[Patch v3] x86/head/64: remove redundant check on level2_kernel_pgt's _PAGE_PRESENT bit

Wei Yang posted 1 patch 1 year, 8 months ago
arch/x86/kernel/head64.c | 3 +--
1 file changed, 1 insertion(+), 2 deletions(-)
[Patch v3] x86/head/64: remove redundant check on level2_kernel_pgt's _PAGE_PRESENT bit
Posted by Wei Yang 1 year, 8 months ago
Remove a redundant check on kernel code's PMD _PAGE_PRESENT attribute
before fix up.

Current process looks like this:

    pmd in [0, _text)
        unset _PAGE_PRESENT
    pmd in [_text, _end]
        if (_PAGE_PRESENT)
            fix up delta
    pmd in (_end, 512)
        unset _PAGE_PRESENT

level2_kernel_pgt compiled with _PAGE_PRESENT set. The check is
redundant

Signed-off-by: Wei Yang <richard.weiyang@gmail.com>
CC: Thomas Gleixner <tglx@linutronix.de>
CC: Kirill A. Shutemov <kirill.shutemov@linux.intel.com>
CC: Ingo Molnar <mingo@kernel.org>
CC: Steve Wahl <steve.wahl@hpe.com>

---
v3: refine the change log per kirill's comment
v2: adjust the change log to emphasize the redundant check
---
 arch/x86/kernel/head64.c | 3 +--
 1 file changed, 1 insertion(+), 2 deletions(-)

diff --git a/arch/x86/kernel/head64.c b/arch/x86/kernel/head64.c
index a817ed0724d1..bac33ec19aa2 100644
--- a/arch/x86/kernel/head64.c
+++ b/arch/x86/kernel/head64.c
@@ -260,8 +260,7 @@ unsigned long __head __startup_64(unsigned long physaddr,
 
 	/* fixup pages that are part of the kernel image */
 	for (; i <= pmd_index((unsigned long)_end); i++)
-		if (pmd[i] & _PAGE_PRESENT)
-			pmd[i] += load_delta;
+		pmd[i] += load_delta;
 
 	/* invalidate pages after the kernel image */
 	for (; i < PTRS_PER_PMD; i++)
-- 
2.34.1
Re: [Patch v3] x86/head/64: remove redundant check on level2_kernel_pgt's _PAGE_PRESENT bit
Posted by Wei Yang 1 year, 7 months ago
May I ask what else I should do?

On Thu, May 23, 2024 at 12:35:39PM +0000, Wei Yang wrote:
>Remove a redundant check on kernel code's PMD _PAGE_PRESENT attribute
>before fix up.
>
>Current process looks like this:
>
>    pmd in [0, _text)
>        unset _PAGE_PRESENT
>    pmd in [_text, _end]
>        if (_PAGE_PRESENT)
>            fix up delta
>    pmd in (_end, 512)

# # # # #

- **Objectives**:
**1.** Render this sentence from the kernel patch thread in Spanish: "May I ask what else I should do?"
**2.** Carry on the kernel patch thread from the point where the shown text ends.
The listing after this point is separate material with no connection to the kernel patch thread.

- **Information shown**:

# # # # #

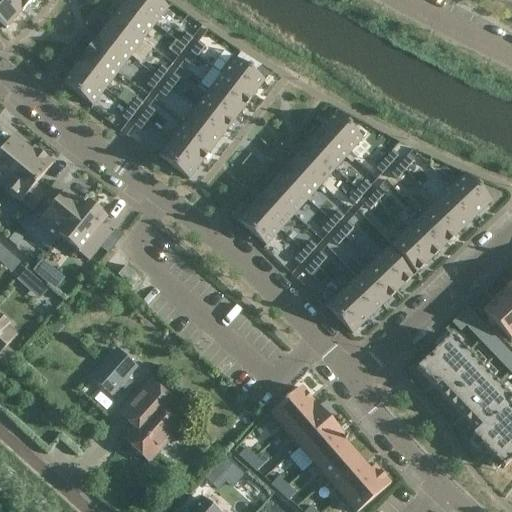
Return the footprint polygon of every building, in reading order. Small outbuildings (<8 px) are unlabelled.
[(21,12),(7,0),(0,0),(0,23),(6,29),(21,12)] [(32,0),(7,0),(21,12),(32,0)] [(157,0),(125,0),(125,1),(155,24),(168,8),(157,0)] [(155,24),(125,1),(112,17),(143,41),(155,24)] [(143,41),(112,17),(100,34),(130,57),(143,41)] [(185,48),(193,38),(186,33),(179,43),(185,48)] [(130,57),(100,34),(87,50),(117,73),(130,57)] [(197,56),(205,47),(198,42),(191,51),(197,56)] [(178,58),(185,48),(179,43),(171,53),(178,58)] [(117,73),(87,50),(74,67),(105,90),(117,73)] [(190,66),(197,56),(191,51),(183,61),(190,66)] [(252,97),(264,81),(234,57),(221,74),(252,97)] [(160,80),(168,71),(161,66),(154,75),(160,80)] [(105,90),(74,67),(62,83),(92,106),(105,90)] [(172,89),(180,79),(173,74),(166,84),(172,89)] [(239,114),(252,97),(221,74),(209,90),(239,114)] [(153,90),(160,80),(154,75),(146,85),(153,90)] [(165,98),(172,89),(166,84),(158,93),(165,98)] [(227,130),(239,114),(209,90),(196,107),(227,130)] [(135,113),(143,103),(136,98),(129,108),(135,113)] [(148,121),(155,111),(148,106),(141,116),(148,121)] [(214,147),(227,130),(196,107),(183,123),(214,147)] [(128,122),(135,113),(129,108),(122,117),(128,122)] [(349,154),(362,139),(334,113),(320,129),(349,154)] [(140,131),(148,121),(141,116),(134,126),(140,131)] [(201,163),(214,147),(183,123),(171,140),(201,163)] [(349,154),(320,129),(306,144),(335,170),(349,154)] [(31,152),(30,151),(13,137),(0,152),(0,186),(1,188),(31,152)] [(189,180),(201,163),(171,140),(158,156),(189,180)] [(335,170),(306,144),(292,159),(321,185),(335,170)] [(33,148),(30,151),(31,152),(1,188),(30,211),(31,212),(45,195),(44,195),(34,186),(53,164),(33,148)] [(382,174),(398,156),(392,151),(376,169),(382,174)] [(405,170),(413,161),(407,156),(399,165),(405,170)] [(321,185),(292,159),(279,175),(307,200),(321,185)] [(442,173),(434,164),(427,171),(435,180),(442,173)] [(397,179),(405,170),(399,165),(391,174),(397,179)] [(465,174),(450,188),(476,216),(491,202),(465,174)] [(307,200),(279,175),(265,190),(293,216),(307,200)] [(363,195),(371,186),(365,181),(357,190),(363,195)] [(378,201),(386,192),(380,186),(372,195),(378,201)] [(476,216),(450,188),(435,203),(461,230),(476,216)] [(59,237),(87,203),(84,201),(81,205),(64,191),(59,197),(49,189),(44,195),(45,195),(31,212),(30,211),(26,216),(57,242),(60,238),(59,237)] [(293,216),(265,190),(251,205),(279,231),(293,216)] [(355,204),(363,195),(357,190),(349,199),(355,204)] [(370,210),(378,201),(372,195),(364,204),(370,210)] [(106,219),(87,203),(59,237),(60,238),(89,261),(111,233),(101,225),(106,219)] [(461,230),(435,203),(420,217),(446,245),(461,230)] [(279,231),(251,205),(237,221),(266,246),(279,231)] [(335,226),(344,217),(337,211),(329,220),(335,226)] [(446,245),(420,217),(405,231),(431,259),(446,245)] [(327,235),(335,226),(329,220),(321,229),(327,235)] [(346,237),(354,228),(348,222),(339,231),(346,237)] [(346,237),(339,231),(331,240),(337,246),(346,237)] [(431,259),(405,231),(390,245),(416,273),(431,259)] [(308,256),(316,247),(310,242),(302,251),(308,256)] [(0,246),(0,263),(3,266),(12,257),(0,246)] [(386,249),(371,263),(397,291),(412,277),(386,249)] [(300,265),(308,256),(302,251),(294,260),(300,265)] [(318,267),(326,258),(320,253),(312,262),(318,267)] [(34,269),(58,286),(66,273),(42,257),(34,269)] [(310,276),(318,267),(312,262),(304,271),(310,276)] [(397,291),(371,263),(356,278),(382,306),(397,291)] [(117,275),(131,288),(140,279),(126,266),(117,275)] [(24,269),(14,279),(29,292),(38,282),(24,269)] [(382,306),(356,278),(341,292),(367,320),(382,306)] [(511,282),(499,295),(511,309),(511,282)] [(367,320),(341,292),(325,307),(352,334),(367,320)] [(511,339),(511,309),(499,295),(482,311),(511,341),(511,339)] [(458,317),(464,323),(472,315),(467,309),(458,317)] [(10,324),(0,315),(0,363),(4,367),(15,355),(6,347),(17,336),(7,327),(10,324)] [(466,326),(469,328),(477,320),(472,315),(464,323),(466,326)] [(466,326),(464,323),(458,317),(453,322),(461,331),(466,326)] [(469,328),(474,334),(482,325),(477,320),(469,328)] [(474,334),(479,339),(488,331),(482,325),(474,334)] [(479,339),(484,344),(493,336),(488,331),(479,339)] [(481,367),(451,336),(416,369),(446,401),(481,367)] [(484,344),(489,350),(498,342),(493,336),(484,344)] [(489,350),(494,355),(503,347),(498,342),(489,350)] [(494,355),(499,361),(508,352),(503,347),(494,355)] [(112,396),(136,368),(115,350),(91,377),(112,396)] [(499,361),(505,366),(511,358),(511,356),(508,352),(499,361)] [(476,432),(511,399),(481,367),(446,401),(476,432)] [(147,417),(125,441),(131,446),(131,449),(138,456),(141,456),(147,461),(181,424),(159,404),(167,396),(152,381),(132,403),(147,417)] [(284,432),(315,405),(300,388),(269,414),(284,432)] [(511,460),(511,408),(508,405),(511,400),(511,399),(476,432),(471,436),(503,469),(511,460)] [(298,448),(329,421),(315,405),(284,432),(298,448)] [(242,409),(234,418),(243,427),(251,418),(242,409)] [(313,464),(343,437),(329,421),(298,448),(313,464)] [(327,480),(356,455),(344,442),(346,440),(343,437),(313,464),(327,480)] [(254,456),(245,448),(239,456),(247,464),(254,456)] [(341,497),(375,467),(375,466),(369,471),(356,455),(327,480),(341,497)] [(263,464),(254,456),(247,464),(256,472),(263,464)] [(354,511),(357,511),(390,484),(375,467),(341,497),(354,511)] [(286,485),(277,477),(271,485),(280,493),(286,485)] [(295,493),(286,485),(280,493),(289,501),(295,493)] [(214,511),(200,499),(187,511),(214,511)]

# # # # #

- **Written responses**:
**1.** ¿Puedo preguntar qué más debería hacer?

**2.**
>        unset _PAGE_PRESENT
>
>level2_kernel_pgt compiled with _PAGE_PRESENT set. The check is
>redundant
>
>Signed-off-by: Wei Yang <richard.weiyang@gmail.com>
>CC: Thomas Gleixner <tglx@linutronix.de>
>CC: Kirill A. Shutemov <kirill.shutemov@linux.intel.com>
>CC: Ingo Molnar <mingo@kernel.org>
>CC: Steve Wahl <steve.wahl@hpe.com>
>
>---
>v3: refine the change log per kirill's comment
>v2: adjust the change log to emphasize the redundant check
>---
> arch/x86/kernel/head64.c | 3 +--
> 1 file changed, 1 insertion(+), 2 deletions(-)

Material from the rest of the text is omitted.